The president wants to increase the top individual income tax bracket from 37% to 39.6% — reversing part of the 2017 tax law.
In 2022, the new tax brackets would be expected to kick in at about $452,700 in taxable income for a single individual and $509,300 for a married couple.
A White House official said a married couple collectively earning up to $509,300 wouldn’t see a tax increase.
“Consistent with the president’s campaign proposal, we are proposing to reverse the tax cut for the top bracket by returning that top tax bracket to what it would’ve been under pre-2017 law,” the official said. “That applies to less than 1 percent of Americans — the very top earners.”
The official said the president’s pledge not to increase taxes on those making less than $400,000 per year still stands.
“If you are an American individual or family earning less than $400,000, you will not see a dollar increase in your taxes,” they said. “And in fact, for the top bracket, it’s actually a little higher than that.”
Axios first reported on the clarification that a married couple with a combined income of more than $509,300 — theoretically, two individuals each with taxable income exceeding $255,000 — would see a portion of those earnings taxed at the new, higher rate.
The White House has given varying explanations on whether the $400,000 threshold applies to individuals or households.
Press secretary Jen Psaki had said last month that individuals making less than $400,000 per year wouldn’t see a tax hike under the president’s plans.
Ms. Psaki and the White House had previously said the threshold applied to households or families.
In an interview with ABC last month, Mr. Biden said anybody making more than $400,000 per year could expect to see a “small to significant” tax increase under his plans.

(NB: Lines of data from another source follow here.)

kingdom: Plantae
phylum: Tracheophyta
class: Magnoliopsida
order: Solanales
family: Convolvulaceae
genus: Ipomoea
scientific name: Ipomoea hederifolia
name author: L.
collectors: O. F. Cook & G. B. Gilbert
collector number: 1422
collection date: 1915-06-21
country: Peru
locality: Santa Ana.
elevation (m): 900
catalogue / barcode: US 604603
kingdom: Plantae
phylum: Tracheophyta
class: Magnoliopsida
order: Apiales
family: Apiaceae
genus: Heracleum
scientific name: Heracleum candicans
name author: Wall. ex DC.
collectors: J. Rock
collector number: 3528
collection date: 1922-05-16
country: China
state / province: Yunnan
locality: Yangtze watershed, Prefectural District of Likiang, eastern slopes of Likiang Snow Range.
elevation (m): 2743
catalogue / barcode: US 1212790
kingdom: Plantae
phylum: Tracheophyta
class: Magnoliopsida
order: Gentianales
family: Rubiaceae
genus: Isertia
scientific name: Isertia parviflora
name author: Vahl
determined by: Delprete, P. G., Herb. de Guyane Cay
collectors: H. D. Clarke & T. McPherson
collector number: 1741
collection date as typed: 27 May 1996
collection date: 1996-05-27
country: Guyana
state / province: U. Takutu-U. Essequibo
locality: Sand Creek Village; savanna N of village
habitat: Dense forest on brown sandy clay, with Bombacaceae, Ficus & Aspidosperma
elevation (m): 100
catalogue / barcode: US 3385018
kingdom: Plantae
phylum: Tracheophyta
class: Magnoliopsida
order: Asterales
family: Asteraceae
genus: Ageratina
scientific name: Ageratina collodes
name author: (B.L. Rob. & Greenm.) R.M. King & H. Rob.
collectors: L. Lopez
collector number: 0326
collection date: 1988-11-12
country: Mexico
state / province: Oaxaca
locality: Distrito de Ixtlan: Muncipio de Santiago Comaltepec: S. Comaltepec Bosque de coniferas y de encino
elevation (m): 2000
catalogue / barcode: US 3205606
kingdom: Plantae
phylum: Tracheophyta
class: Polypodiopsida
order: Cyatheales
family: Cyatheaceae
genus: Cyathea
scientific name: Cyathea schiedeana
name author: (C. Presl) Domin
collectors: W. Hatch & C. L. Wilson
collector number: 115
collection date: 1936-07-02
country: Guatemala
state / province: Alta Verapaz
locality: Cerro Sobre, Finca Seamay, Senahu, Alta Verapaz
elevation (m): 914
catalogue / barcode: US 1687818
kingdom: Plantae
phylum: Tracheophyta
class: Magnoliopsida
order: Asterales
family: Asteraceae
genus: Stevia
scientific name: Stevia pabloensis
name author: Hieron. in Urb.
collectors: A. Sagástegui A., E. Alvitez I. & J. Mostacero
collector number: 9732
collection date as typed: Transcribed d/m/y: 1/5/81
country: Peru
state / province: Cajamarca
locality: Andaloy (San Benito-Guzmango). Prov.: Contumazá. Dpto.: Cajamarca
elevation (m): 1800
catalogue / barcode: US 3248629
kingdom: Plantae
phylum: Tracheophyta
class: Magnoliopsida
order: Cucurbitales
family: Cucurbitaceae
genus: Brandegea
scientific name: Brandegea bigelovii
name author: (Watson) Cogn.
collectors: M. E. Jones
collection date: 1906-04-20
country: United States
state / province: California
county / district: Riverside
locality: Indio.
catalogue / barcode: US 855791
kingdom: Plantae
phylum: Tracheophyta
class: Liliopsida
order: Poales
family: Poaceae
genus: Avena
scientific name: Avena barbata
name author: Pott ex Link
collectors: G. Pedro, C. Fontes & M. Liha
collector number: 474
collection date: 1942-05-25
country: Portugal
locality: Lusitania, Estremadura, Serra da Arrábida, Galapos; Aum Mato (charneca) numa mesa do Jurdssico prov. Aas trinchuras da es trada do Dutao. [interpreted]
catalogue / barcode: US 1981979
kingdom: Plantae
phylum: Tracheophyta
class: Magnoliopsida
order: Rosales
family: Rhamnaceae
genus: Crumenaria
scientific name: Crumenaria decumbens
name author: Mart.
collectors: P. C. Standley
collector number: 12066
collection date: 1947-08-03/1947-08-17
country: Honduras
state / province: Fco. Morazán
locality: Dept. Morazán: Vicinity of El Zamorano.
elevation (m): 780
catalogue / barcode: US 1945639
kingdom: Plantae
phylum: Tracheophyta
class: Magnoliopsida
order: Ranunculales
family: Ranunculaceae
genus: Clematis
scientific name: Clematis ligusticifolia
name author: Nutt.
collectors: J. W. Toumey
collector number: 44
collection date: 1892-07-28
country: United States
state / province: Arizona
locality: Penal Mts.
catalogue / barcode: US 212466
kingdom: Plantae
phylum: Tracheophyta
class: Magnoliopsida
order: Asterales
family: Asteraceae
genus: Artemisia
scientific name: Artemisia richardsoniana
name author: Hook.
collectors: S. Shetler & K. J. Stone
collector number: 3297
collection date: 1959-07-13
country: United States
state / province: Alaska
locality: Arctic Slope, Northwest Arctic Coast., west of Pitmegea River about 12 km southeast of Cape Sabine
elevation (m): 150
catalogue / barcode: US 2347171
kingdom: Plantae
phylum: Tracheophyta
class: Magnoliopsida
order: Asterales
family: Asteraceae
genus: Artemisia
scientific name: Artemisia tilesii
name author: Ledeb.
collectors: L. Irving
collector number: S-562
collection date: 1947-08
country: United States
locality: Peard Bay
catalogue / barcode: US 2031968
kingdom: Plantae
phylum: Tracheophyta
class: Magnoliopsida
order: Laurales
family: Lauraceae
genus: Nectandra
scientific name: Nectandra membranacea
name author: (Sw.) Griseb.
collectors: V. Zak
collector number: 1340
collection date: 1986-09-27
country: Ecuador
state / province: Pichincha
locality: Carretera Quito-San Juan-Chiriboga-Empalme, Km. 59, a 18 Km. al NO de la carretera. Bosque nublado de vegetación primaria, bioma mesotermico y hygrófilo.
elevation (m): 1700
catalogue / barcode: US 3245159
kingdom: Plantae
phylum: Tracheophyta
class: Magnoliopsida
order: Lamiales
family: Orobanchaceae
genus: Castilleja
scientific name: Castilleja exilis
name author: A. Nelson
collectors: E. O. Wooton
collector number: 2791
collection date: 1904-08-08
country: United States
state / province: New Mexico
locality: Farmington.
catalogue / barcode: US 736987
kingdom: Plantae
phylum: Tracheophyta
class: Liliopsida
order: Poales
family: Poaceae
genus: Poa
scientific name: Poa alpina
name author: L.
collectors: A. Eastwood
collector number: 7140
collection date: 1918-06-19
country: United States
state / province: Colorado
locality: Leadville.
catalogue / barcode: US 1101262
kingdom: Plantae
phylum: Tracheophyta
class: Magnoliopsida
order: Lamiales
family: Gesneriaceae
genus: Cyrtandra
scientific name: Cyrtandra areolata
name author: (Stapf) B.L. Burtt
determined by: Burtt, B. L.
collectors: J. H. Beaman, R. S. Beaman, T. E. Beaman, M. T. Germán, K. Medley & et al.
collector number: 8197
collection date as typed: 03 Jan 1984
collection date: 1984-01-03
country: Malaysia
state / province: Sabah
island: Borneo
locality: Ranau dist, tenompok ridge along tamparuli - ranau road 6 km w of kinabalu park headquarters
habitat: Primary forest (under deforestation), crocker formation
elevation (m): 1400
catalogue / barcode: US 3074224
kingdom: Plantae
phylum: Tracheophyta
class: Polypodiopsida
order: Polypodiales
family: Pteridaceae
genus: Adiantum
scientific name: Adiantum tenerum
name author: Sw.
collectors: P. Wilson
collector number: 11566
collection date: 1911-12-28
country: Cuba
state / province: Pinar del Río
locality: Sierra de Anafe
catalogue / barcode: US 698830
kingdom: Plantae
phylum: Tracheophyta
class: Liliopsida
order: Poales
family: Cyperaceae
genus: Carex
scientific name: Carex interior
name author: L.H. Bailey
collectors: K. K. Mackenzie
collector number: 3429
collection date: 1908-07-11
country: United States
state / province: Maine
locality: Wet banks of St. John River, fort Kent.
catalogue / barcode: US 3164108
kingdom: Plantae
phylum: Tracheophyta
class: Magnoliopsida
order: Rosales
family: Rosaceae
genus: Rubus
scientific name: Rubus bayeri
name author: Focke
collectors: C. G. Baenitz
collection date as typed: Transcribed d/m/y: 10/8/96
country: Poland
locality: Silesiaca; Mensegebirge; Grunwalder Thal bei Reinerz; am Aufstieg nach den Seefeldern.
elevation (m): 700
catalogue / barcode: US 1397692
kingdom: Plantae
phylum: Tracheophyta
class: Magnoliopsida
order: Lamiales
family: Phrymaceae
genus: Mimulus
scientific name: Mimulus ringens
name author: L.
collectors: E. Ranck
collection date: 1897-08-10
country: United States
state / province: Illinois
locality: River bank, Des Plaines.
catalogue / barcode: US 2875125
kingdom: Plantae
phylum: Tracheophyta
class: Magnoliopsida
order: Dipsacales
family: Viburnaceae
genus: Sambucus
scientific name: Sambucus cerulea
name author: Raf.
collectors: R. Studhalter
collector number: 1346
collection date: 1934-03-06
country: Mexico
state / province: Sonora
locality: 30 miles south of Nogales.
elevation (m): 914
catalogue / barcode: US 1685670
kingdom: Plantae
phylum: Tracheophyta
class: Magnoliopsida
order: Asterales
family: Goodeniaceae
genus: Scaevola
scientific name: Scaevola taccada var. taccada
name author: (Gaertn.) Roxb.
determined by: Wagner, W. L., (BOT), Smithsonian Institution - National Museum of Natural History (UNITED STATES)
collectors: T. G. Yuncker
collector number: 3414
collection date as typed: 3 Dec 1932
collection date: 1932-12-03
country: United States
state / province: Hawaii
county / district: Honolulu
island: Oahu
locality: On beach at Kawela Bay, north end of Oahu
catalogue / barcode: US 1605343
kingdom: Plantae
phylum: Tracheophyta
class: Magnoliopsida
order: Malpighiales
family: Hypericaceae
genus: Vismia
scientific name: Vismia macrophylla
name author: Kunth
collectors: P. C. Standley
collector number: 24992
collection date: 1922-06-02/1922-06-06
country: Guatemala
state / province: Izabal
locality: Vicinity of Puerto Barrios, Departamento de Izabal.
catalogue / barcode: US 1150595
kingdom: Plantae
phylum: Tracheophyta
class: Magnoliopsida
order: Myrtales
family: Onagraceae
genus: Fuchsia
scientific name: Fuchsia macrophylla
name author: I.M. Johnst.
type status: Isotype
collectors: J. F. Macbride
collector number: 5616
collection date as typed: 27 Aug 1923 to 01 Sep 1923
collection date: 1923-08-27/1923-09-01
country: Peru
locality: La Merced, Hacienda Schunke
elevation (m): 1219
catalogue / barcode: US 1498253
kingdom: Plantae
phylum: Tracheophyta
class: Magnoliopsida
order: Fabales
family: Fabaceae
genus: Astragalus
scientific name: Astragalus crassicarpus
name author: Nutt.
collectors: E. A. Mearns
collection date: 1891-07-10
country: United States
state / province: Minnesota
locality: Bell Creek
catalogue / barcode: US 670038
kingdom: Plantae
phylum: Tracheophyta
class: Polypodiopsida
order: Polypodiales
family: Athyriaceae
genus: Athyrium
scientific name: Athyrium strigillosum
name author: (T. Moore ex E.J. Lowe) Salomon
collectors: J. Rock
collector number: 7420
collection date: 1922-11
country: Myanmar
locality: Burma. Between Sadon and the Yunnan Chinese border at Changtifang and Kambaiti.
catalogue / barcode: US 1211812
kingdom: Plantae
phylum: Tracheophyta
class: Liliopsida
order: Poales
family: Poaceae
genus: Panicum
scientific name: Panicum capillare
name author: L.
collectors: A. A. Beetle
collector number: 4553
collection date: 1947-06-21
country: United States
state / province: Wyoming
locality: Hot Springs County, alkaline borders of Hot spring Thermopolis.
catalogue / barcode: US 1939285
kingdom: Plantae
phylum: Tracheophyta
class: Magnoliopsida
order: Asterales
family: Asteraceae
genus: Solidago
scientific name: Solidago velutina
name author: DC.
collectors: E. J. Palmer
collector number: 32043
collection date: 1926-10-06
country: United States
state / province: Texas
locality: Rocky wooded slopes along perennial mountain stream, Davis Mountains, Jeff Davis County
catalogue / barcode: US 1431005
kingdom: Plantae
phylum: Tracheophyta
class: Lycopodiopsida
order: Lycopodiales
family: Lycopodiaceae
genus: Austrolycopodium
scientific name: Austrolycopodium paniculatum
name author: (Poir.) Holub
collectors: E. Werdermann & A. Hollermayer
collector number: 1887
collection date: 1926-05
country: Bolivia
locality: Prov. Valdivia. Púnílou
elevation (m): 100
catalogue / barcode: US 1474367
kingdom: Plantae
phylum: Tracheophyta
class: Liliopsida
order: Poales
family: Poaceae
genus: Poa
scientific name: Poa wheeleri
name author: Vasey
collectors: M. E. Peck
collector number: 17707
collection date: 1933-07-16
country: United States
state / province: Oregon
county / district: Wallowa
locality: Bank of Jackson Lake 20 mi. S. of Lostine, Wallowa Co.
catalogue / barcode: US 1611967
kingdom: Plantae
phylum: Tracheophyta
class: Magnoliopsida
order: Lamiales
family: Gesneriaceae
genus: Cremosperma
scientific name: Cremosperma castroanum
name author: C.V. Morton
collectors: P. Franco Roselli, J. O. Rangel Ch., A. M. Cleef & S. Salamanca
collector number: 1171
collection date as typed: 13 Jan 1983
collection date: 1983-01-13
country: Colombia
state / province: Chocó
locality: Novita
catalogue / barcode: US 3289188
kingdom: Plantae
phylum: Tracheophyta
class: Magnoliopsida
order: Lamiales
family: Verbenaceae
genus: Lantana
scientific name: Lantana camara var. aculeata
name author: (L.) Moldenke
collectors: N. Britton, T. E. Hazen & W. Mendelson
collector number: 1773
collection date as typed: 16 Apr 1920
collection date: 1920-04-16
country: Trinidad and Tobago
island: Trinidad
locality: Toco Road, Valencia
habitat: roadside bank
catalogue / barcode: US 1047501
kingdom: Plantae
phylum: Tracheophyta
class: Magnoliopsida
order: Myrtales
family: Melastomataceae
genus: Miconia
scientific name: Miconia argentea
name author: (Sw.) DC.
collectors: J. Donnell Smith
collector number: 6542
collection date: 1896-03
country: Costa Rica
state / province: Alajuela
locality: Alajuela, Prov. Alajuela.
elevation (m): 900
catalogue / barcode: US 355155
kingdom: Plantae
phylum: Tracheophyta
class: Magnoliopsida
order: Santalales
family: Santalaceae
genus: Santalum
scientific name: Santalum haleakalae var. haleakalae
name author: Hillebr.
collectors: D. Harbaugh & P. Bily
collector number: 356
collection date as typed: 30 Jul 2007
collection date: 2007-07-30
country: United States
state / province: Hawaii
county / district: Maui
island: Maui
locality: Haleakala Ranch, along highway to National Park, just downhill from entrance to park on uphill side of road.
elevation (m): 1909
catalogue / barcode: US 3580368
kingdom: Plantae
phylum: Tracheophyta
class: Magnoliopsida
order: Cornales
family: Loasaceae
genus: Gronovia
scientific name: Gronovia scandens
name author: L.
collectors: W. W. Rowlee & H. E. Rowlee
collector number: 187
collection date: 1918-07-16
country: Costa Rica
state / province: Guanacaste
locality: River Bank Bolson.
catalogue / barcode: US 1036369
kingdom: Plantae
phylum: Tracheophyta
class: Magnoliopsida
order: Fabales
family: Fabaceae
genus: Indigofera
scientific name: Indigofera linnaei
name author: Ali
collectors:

“If you make less than $400,000, you won’t see one single penny in additional federal tax,” the president said.
On the campaign trail, Mr. Biden said that nobody earning less than $400,000 per year would see their taxes go up under his plans.
“He won’t ask a single person making under $400,000 per year to pay a penny more in taxes, and will in fact enact more than one-dozen middle class tax cuts that will finally give working families the financial support they deserve,” reads a partial summary of his tax plan from his campaign website.